Professor at University of Carthage




Referees :

Prof. Hedia Chakroun

Professor at University of Tunis


Prof. Vito Pascazio

Professor at University of Naples "Parthenope"


Inspector :

Prof. Abdelaziz Kallel

Professor at University of Sfax




Thesis Supervisor :

Prof. Riadh Abdelfattah

Professor at University of Carthage


In the context of flood risk management, it is important to provide accurate flood maps in order to ensure an effective guidance for the decision makers. The aim of this thesis is to produce automatic or semi-automatic mapping tools to monitor the soil behavior during and after the inundation events, that is to say, mapping the flooding extent and tracking the ground surface displacements that are triggered by floodwater (post-flood).

Based on the specific requirements of the flood mapping problematic, we used multidisciplinary methods from the RADAR remote sensing imagery, the computer science approaches and the thematic knowledge about hydrology and geology. The Synthetic Aperture RADAR (SAR) data were used since they provide information regardless of the sunlight and the weather conditions.

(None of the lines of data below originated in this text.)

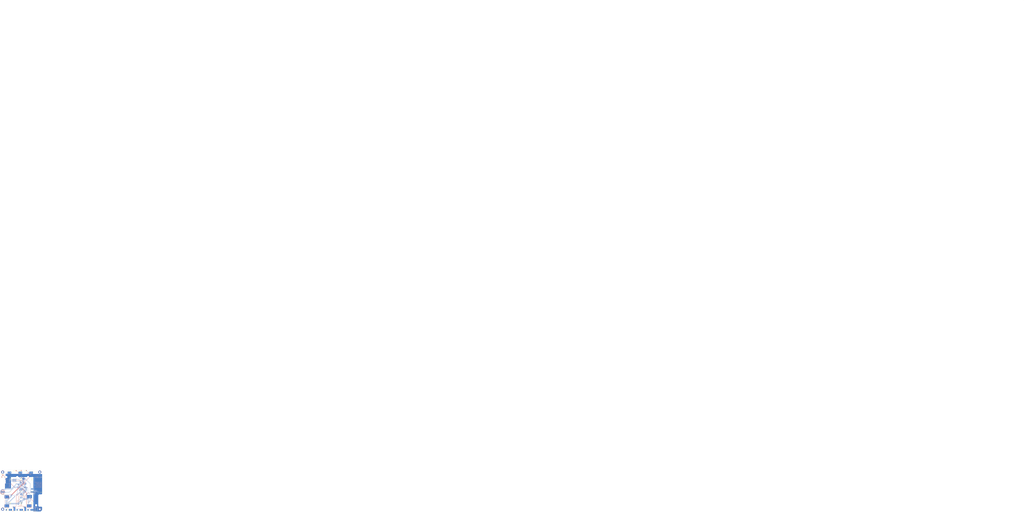
<source format=kicad_pcb>
(kicad_pcb
	(version 20240108)
	(generator "pcbnew")
	(generator_version "8.0")
	(general
		(thickness 1.6)
		(legacy_teardrops no)
	)
	(paper "USLetter")
	(title_block
		(title "1s3p Battery Board")
		(date "2025-02-12")
		(rev "${PCB_VERSION}")
		(company "TVSC")
	)
	(layers
		(0 "F.Cu" signal)
		(1 "In1.Cu" signal)
		(2 "In2.Cu" signal)
		(31 "B.Cu" signal)
		(32 "B.Adhes" user "B.Adhesive")
		(33 "F.Adhes" user "F.Adhesive")
		(34 "B.Paste" user)
		(35 "F.Paste" user)
		(36 "B.SilkS" user "B.Silkscreen")
		(37 "F.SilkS" user "F.Silkscreen")
		(38 "B.Mask" user)
		(39 "F.Mask" user)
		(40 "Dwgs.User" user "User.Drawings")
		(41 "Cmts.User" user "User.Comments")
		(42 "Eco1.User" user "User.Eco1")
		(43 "Eco2.User" user "User.Eco2")
		(44 "Edge.Cuts" user)
		(45 "Margin" user)
		(46 "B.CrtYd" user "B.Courtyard")
		(47 "F.CrtYd" user "F.Courtyard")
		(48 "B.Fab" user)
		(49 "F.Fab" user)
		(50 "User.1" user)
		(51 "User.2" user)
		(52 "User.3" user)
		(53 "User.4" user)
		(54 "User.5" user)
		(55 "User.6" user)
		(56 "User.7" user)
		(57 "User.8" user)
		(58 "User.9" user)
	)
	(setup
		(stackup
			(layer "F.SilkS"
				(type "Top Silk Screen")
			)
			(layer "F.Paste"
				(type "Top Solder Paste")
			)
			(layer "F.Mask"
				(type "Top Solder Mask")
				(thickness 0.01)
			)
			(layer "F.Cu"
				(type "copper")
				(thickness 0.035)
			)
			(layer "dielectric 1"
				(type "prepreg")
				(thickness 0.1)
				(material "FR4")
				(epsilon_r 4.5)
				(loss_tangent 0.02)
			)
			(layer "In1.Cu"
				(type "copper")
				(thickness 0.035)
			)
			(layer "dielectric 2"
				(type "core")
				(thickness 1.24)
				(material "FR4")
				(epsilon_r 4.5)
				(loss_tangent 0.02)
			)
			(layer "In2.Cu"
				(type "copper")
				(thickness 0.035)
			)
			(layer "dielectric 3"
				(type "prepreg")
				(thickness 0.1)
				(material "FR4")
				(epsilon_r 4.5)
				(loss_tangent 0.02)
			)
			(layer "B.Cu"
				(type "copper")
				(thickness 0.035)
			)
			(layer "B.Mask"
				(type "Bottom Solder Mask")
				(thickness 0.01)
			)
			(layer "B.Paste"
				(type "Bottom Solder Paste")
			)
			(layer "B.SilkS"
				(type "Bottom Silk Screen")
			)
			(copper_finish "None")
			(dielectric_constraints no)
		)
		(pad_to_mask_clearance 0)
		(allow_soldermask_bridges_in_footprints no)
		(aux_axis_origin 114.742 146.15)
		(grid_origin 114.742 146.15)
		(pcbplotparams
			(layerselection 0x00010fc_ffffffff)
			(plot_on_all_layers_selection 0x0000000_00000000)
			(disableapertmacros no)
			(usegerberextensions no)
			(usegerberattributes yes)
			(usegerberadvancedattributes yes)
			(creategerberjobfile yes)
			(dashed_line_dash_ratio 12.000000)
			(dashed_line_gap_ratio 3.000000)
			(svgprecision 4)
			(plotframeref no)
			(viasonmask no)
			(mode 1)
			(useauxorigin no)
			(hpglpennumber 1)
			(hpglpenspeed 20)
			(hpglpendiameter 15.000000)
			(pdf_front_fp_property_popups yes)
			(pdf_back_fp_property_popups yes)
			(dxfpolygonmode yes)
			(dxfimperialunits yes)
			(dxfusepcbnewfont yes)
			(psnegative no)
			(psa4output no)
			(plotreference yes)
			(plotvalue yes)
			(plotfptext yes)
			(plotinvisibletext no)
			(sketchpadsonfab no)
			(subtractmaskfromsilk no)
			(outputformat 1)
			(mirror no)
			(drillshape 1)
			(scaleselection 1)
			(outputdirectory "")
		)
	)
	(property "PCB_VERSION" "Cheerful Coffee")
	(net 0 "")
	(net 1 "GND")
	(net 2 "Net-(C3-Pad2)")
	(net 3 "+3V3")
	(net 4 "/NRST")
	(net 5 "/BOOT0")
	(net 6 "/MCU/DEBUG_LED")
	(net 7 "unconnected-(U1-PA0-Pad14)")
	(net 8 "VBUS")
	(net 9 "unconnected-(U1-PA1-Pad15)")
	(net 10 "/Batteries/BOARD_LOAD_+")
	(net 11 "Net-(U8-LX2)")
	(net 12 "unconnected-(U1-PC5-Pad25)")
	(net 13 "VBATT")
	(net 14 "/SWO")
	(net 15 "/SWDIO")
	(net 16 "/SWCLK")
	(net 17 "/CANH_UPSTREAM")
	(net 18 "/CANL_UPSTREAM")
	(net 19 "/CANL_DOWNSTREAM")
	(net 20 "/CTRL.SWO")
	(net 21 "/CTRL.BOOT0")
	(net 22 "/CTRL.SWDIO")
	(net 23 "/CTRL.NRST")
	(net 24 "/CTRL.SWCLK")
	(net 25 "/CANH_DOWNSTREAM")
	(net 26 "Net-(JP1-B)")
	(net 27 "unconnected-(U1-PA8-Pad41)")
	(net 28 "unconnected-(U1-VBAT-Pad1)")
	(net 29 "unconnected-(U1-PH0-Pad5)")
	(net 30 "unconnected-(U1-PH1-Pad6)")
	(net 31 "unconnected-(U1-PA3-Pad17)")
	(net 32 "unconnected-(U1-PA4-Pad20)")
	(net 33 "Net-(D1-K)")
	(net 34 "Net-(JP15-B)")
	(net 35 "unconnected-(U1-VDDUSB-Pad48)")
	(net 36 "unconnected-(U1-PA15-Pad50)")
	(net 37 "unconnected-(U1-PD2-Pad54)")
	(net 38 "/Batteries/BATTERY_1_EN")
	(net 39 "/Batteries/BATTERY_2_EN")
	(net 40 "Net-(JP2-B)")
	(net 41 "Net-(J1-T_SWDIO)")
	(net 42 "Net-(U1-PC10)")
	(net 43 "Net-(U1-PC12)")
	(net 44 "/Batteries/BATTERY_3_EN")
	(net 45 "/MCU/I2C3_SDA")
	(net 46 "/MCU/I2C3_SCL")
	(net 47 "/Batteries/B1+")
	(net 48 "Net-(U3-SLOW)")
	(net 49 "/Batteries/B2+")
	(net 50 "/Batteries/B3+")
	(net 51 "/Batteries/TEMPERATURE_SENSE")
	(net 52 "Net-(J1-T_SWCLK)")
	(net 53 "Net-(J1-T_NRST)")
	(net 54 "unconnected-(U1-PC3-Pad11)")
	(net 55 "unconnected-(U1-PC7-Pad38)")
	(net 56 "Net-(JP13-B)")
	(net 57 "unconnected-(J2-BD2BD-Pad10)")
	(net 58 "unconnected-(U1-PC15-Pad4)")
	(net 59 "unconnected-(U1-PC9-Pad40)")
	(net 60 "unconnected-(U1-PC8-Pad39)")
	(net 61 "Net-(U1-PB3)")
	(net 62 "Net-(U1-PB13)")
	(net 63 "Net-(U1-PB14)")
	(net 64 "Net-(U1-PB15)")
	(net 65 "Net-(U1-PB9)")
	(net 66 "unconnected-(U1-PC2-Pad10)")
	(net 67 "/MCU/SPI3_MISO")
	(net 68 "unconnected-(U1-PC6-Pad37)")
	(net 69 "unconnected-(J3-BD2BD-Pad3)")
	(net 70 "unconnected-(U1-PC14-Pad3)")
	(net 71 "/CAN bus/CAN_SHUTDOWN")
	(net 72 "/MCU/I2C1_SDA")
	(net 73 "Net-(JP10-B)")
	(net 74 "/MCU/I2C1_SCL")
	(net 75 "/Batteries/I2C_SDA")
	(net 76 "Net-(JP14-B)")
	(net 77 "/CAN bus/CAN_RX")
	(net 78 "unconnected-(U1-PC4-Pad24)")
	(net 79 "/CAN bus/CAN_SILENT")
	(net 80 "/CAN bus/CAN_TX")
	(net 81 "/CAN bus/CANH_TERMINATION")
	(net 82 "/Batteries/I2C_SCL")
	(net 83 "Net-(BT1-PadN)")
	(net 84 "Net-(BT2-PadN)")
	(net 85 "Net-(BT3-PadN)")
	(net 86 "Net-(Q1-D)")
	(net 87 "Net-(Q2-D)")
	(net 88 "Net-(Q3-D)")
	(net 89 "unconnected-(U1-PB0-Pad26)")
	(net 90 "unconnected-(U1-PB2-Pad28)")
	(net 91 "unconnected-(U1-PB1-Pad27)")
	(net 92 "/CAN bus/CANL_TERMINATION")
	(net 93 "/Board Identification/BOARD_ID_SENSE")
	(net 94 "/Board Identification/BOARD_ID_POWER")
	(net 95 "Net-(U8-LX1)")
	(net 96 "Net-(U8-CFG1)")
	(footprint "footprints:BAT_1043" (layer "F.Cu") (at 155.992 106.15 90))
	(footprint "footprints:Nondescript_R_0402_1005Metric" (layer "F.Cu") (at 119.492 75.4))
	(footprint "footprints:TestPoint_Pad_D1.5mm" (layer "F.Cu") (at 155.992 65.65))
	(footprint "footprints:Battery_Board_Shape_Space_Invader_2" (layer "F.Cu") (at 114.742 146.15))
	(footprint "footprints:TestPoint_Pad_D1.5mm" (layer "F.Cu") (at 191.042 108.15))
	(footprint "footprints:TestPoint_Pad_D1.5mm" (layer "F.Cu") (at 145.992 65.65))
	(footprint "footprints:TestPoint_Pad_D1.5mm" (layer "F.Cu") (at 165.992 65.65))
	(footprint "footprints:BAT_1043" (layer "F.Cu") (at 177.242 106.15 90))
	(footprint "LED_SMD:LED_0603_1608Metric" (layer "F.Cu") (at 119.742 74.15))
	(footprint "footprints:TestPoint_Pad_D1.5mm" (layer "F.Cu") (at 117.992 78.15))
	(footprint "footprints:BAT_1043" (layer "F.Cu") (at 134.742 106.15 90))
	(footprint "Resistor_SMD:R_2512_6332Metric" (layer "B.Cu") (at 173.992 72.4 90))
	(footprint "footprints:Nondescript_R_0402_1005Metric" (layer "B.Cu") (at 156.492 104.4))
	(footprint "Resistor_SMD:R_2512_6332Metric" (layer "B.Cu") (at 131.492 72.4 90))
	(footprint "footprints:Nondescript_R_0402_1005Metric" (layer "B.Cu") (at 154.742 127.9 90))
	(footprint "footprints:Nondescript_C_0402_1005Metric" (layer "B.Cu") (at 156.012 110.4 180))
	(footprint "Jumper:SolderJumper-2_P1.3mm_Open_RoundedPad1.0x1.5mm" (layer "B.Cu") (at 161.742 122.65 180))
	(footprint "footprints:Nondescript_R_0402_1005Metric" (layer "B.Cu") (at 152.242 78.4 -90))
	(footprint "footprints:Nondescript_R_0402_1005Metric" (layer "B.Cu") (at 170.992 70.65))
	(footprint "footprints:Nondescript_R_0402_1005Metric" (layer "B.Cu") (at 170.992 71.65 180))
	(footprint "footprints:Nondescript_R_0402_1005Metric" (layer "B.Cu") (at 153.232 78.4 -90))
	(footprint "Jumper:SolderJumper-2_P1.3mm_Open_RoundedPad1.0x1.5mm"
		(layer "B.Cu")
		(uuid "23073b6b-7dbb-4c93-945e-de699cdee93c")
		(at 161.742 120.15 180)
		(descr "SMD Solder Jumper, 1x1.5mm, rounded Pads, 0.3mm gap, open")
		(tags "solder jumper open")
		(property "Reference" "JP2"
			(at 0 1.8 0)
			(layer "B.SilkS")
			(hide yes)
			(uuid "8e5af482-9819-430b-8642-75487b2d8865")
			(effects
				(font
					(size 1 1)
					(thickness 0.15)
				)
				(justify mirror)
			)
		)
		(property "Value" "SolderJumper_2_Open"
			(at 0 -1.9 0)
			(layer "B.Fab")
			(uuid "944b48b4-5beb-473f-a018-c106a1372db9")
			(effects
				(font
					(size 1 1)
					(thickness 0.15)
				)
				(justify mirror)
			)
		)
		(property "Footprint" "Jumper:SolderJumper-2_P1.3mm_Open_RoundedPad1.0x1.5mm"
			(at 0 0 0)
			(unlocked yes)
			(layer "B.Fab")
			(hide yes)
			(uuid "f3bead06-6938-4cfc-9f67-92ba846f63f1")
			(effects
				(font
					(size 1.27 1.27)
					(thickness 0.15)
				)
				(justify mirror)
			)
		)
		(property "Datasheet" ""
			(at 0 0 0)
			(unlocked yes)
			(layer "B.Fab")
			(hide yes)
			(uuid "7c230856-f621-4534-9acc-9638d0ab16af")
			(effects
				(font
					(size 1.27 1.27)
					(thickness 0.15)
				)
				(justify mirror)
			)
		)
		(property "Description" ""
			(at 0 0 0)
			(unlocked yes)
			(layer "B.Fab")
			(hide yes)
			(uuid "7218881a-ab31-42d6-9ce8-dc80ef4e495f")
			(effects
				(font
					(size 1.27 1.27)
					(thickness 0.15)
				)
				(justify mirror)
			)
		)
		(property "Active" ""
			(at 0 0 0)
			(unlocked yes)
			(layer "B.Fab")
			(hide yes)
			(uuid "d3ddac1a-7095-4234-bdea-e4fbf05e5e8f")
			(effects
				(font
					(size 1 1)
					(thickness 0.15)
				)
				(justify mirror)
			)
		)
		(property "MPN" "NA"
			(at 0 0 0)
			(unlocked yes)
			(layer "B.Fab")
			(hide yes)
			(uuid "c77d8f46-732d-4a1b-8f93-41a697095d24")
			(effects
				(font
					(size 1 1)
					(thickness 0.15)
				)
				(justify mirror)
			)
		)
		(proper
... [1148442 chars truncated]
</source>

Moreover, we considered the SAR interferometry (InSAR) technique that measures the phase difference between two SAR images in order to evaluate the soil surface changes and the Earth's topography.

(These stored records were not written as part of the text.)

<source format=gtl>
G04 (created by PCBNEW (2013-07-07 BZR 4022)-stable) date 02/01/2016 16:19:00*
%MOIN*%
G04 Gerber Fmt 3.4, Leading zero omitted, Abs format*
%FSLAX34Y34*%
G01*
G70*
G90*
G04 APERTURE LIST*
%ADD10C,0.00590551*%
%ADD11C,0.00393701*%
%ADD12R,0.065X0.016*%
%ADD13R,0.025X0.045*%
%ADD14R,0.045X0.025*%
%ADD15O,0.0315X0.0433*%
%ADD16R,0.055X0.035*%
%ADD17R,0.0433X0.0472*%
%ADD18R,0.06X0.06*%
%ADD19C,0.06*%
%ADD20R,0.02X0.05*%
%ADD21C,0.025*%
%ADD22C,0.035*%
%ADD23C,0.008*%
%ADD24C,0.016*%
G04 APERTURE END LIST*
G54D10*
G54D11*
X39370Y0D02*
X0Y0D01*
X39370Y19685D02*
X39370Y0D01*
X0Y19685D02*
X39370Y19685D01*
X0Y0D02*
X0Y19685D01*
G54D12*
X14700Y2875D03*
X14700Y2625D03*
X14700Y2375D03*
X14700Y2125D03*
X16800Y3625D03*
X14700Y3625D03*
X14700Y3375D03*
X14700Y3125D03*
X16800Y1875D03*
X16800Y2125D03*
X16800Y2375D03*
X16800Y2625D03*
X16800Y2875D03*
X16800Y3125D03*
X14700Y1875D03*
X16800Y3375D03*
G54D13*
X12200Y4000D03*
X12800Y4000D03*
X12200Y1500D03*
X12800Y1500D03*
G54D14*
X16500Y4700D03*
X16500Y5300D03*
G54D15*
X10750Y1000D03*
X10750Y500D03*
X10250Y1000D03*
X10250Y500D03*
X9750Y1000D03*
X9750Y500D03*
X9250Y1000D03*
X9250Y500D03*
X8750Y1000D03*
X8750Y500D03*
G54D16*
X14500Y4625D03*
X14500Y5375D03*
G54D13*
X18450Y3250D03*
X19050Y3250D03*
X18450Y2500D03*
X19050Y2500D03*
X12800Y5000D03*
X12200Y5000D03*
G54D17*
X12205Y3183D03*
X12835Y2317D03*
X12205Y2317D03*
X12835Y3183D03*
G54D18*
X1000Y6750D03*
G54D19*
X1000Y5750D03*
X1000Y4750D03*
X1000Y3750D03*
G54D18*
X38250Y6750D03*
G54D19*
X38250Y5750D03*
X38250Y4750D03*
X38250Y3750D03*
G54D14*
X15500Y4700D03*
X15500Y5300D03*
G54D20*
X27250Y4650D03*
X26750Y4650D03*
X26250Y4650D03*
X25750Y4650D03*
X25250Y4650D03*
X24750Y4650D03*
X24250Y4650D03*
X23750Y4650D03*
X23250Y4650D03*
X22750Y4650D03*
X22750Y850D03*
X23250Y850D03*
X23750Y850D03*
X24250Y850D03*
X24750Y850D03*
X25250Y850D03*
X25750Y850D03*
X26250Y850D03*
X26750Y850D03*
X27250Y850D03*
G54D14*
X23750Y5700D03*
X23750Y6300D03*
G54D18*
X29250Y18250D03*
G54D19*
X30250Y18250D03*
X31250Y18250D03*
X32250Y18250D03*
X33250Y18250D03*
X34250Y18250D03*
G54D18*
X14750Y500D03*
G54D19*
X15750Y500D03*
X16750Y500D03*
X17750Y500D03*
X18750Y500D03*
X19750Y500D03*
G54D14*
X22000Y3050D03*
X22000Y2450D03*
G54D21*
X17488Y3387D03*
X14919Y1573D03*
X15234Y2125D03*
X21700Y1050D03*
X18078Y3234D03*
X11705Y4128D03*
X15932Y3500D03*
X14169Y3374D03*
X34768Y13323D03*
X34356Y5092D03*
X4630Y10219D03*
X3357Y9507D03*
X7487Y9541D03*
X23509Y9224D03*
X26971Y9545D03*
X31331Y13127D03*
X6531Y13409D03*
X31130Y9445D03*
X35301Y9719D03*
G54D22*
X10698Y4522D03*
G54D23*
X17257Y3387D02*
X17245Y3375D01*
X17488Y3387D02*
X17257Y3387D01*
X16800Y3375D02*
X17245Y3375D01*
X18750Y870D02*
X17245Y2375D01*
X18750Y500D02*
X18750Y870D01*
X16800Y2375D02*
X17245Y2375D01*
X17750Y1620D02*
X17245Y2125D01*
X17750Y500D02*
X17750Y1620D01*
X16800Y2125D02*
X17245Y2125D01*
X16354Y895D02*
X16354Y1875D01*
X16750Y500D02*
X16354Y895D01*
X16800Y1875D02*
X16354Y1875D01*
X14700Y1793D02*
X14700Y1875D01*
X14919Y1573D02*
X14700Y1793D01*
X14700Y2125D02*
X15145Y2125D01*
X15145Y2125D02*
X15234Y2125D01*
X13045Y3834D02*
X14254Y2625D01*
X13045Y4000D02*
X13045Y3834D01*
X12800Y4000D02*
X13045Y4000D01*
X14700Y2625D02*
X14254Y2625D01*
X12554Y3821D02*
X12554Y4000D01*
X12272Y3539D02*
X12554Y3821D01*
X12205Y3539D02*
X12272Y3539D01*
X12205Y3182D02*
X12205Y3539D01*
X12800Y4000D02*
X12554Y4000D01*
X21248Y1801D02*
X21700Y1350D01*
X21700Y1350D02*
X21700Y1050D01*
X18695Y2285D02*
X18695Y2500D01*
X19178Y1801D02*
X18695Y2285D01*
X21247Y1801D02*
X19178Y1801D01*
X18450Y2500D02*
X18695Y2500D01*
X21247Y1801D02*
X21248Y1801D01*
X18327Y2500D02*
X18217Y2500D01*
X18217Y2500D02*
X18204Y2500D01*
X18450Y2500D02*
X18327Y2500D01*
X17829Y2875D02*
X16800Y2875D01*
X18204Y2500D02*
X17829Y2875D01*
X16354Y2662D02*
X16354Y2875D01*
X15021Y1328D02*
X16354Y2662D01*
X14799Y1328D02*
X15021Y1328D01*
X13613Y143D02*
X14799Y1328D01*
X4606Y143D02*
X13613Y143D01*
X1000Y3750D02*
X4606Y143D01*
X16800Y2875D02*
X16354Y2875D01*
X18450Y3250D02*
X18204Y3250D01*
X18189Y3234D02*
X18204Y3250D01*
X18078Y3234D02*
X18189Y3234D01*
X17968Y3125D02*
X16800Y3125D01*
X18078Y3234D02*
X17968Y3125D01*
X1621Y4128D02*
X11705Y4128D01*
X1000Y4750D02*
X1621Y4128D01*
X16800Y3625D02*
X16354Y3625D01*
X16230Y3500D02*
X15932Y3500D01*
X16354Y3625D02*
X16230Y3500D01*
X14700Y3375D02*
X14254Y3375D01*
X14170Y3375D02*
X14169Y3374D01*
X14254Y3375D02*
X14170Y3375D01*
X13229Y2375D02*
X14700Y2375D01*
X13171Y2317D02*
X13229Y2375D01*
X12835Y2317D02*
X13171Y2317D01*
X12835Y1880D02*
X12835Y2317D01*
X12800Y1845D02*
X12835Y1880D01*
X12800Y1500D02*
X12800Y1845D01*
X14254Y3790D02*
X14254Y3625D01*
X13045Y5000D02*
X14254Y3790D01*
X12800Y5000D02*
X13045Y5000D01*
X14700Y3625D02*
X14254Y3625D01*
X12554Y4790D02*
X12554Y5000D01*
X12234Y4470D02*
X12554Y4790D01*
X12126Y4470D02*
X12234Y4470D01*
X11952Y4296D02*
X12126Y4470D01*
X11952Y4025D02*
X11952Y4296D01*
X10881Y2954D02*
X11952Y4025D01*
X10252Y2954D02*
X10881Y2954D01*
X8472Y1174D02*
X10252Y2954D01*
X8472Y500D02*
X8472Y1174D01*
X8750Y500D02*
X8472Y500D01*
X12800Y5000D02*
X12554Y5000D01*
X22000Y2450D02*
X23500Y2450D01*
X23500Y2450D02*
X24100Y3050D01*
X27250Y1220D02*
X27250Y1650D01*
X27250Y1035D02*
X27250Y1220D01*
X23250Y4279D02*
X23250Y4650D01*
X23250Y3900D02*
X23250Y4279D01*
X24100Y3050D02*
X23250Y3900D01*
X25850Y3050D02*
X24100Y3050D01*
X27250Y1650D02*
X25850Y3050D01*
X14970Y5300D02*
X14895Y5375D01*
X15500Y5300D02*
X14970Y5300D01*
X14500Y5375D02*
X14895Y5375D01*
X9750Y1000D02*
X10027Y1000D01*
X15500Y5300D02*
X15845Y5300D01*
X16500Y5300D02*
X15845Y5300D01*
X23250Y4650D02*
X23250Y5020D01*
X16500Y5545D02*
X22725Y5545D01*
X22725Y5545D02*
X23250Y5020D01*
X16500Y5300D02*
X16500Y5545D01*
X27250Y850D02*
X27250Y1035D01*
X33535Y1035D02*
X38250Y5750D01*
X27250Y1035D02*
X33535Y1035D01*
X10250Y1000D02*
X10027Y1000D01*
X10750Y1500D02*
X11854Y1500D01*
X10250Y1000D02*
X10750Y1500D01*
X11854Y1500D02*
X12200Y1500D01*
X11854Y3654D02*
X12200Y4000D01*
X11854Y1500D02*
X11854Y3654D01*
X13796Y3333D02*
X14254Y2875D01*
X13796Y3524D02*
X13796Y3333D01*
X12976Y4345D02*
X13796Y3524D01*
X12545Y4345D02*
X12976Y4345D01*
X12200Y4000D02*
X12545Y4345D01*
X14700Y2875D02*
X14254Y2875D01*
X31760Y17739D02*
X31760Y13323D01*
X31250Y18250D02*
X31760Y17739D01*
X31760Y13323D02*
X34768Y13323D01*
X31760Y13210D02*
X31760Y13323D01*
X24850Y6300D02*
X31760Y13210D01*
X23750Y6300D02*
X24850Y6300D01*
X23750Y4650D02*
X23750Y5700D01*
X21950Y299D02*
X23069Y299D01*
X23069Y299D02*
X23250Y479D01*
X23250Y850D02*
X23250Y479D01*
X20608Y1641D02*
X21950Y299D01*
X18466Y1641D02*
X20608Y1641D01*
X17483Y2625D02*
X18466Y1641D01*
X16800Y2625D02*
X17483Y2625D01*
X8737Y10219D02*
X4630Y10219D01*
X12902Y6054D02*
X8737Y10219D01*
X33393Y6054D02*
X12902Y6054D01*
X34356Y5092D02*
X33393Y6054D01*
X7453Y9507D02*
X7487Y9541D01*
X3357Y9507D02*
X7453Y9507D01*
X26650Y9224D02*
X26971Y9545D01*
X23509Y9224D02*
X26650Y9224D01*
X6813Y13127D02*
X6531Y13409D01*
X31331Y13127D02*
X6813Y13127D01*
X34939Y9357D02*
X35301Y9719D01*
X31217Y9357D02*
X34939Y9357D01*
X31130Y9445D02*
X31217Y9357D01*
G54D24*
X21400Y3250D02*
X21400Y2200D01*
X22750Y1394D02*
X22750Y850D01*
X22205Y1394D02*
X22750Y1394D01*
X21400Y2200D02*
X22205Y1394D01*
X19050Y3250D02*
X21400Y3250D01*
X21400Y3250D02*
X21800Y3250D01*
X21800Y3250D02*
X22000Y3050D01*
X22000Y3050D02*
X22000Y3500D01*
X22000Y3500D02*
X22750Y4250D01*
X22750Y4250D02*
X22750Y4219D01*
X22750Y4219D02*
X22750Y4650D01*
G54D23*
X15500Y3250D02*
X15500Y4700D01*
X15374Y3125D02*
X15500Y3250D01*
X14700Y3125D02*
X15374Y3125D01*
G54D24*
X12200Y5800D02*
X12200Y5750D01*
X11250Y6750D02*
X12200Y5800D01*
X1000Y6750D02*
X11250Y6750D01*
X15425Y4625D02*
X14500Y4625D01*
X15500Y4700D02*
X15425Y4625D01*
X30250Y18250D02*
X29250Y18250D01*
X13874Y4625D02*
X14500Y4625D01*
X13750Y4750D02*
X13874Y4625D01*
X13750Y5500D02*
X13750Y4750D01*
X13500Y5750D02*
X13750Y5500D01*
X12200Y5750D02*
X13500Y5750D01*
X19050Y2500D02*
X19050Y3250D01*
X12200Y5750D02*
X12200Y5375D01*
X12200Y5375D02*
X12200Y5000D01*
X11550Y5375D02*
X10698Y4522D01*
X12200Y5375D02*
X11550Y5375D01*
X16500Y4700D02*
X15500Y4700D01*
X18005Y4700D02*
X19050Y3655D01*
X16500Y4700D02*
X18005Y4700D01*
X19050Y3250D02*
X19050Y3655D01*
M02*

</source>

We addressed the problem of flood mapping in rural areas without a-priori knowledge about the flooded region. We adapted the Fuzzy C-Means unsupervised classification approach to the flood mapping conditions by considering the InSAR coherence information. In this context, two flooding events in Tunisia (2005) and Spain (2019) were examined using the C-band imagery of Envisat and Sentinel-1 data.

Furthermore, we were interested to map the floodwater in a complex environment that contains dense urban and vegetated areas. We took advantage of the bistatic TerraSAR-X/Tandem-X InSAR data and the hydraulic modeling of LISFLOOD-FP to study the flooding event that happened in Quebec (2011). As a-priori data of the flooded region were available, we considered a flood mapping approach based on the Random Forest (RF) supervised classification. The achieved mapping results using SAR/InSAR data were validated by the means of the flood map derived from the generated LISFLOOD-FP hydraulic model.

Regarding the monitoring of post-flood soil deformations, we considered the ground surface movement that happened after a flooding event in Tunisia on October, 18, 2018 and we used the Parallel Small Baseline Subsets (P-SBAS) differential InSAR approach with a set of multitemporal Sentinel-1 data covering the period between 2016 and 2019. A qualitative analysis was given by the means of the soil characteristics of Lithofacies and erodability maps. The generated velocity map of the soil displacement revealed that the peak of soil movement time series happened after the reported flooding event.

Finally, we presented an insight into the deep learning capability to process the automatic classification of InSAR interferograms in the context of post-flood soil deformations.

Keywords :

flood mapping, post-flood landslide, SAR, InSAR coherence, InSAR interefrogram, LISFLOOD-FP, FCM, RF, P-SBAS, deep learning.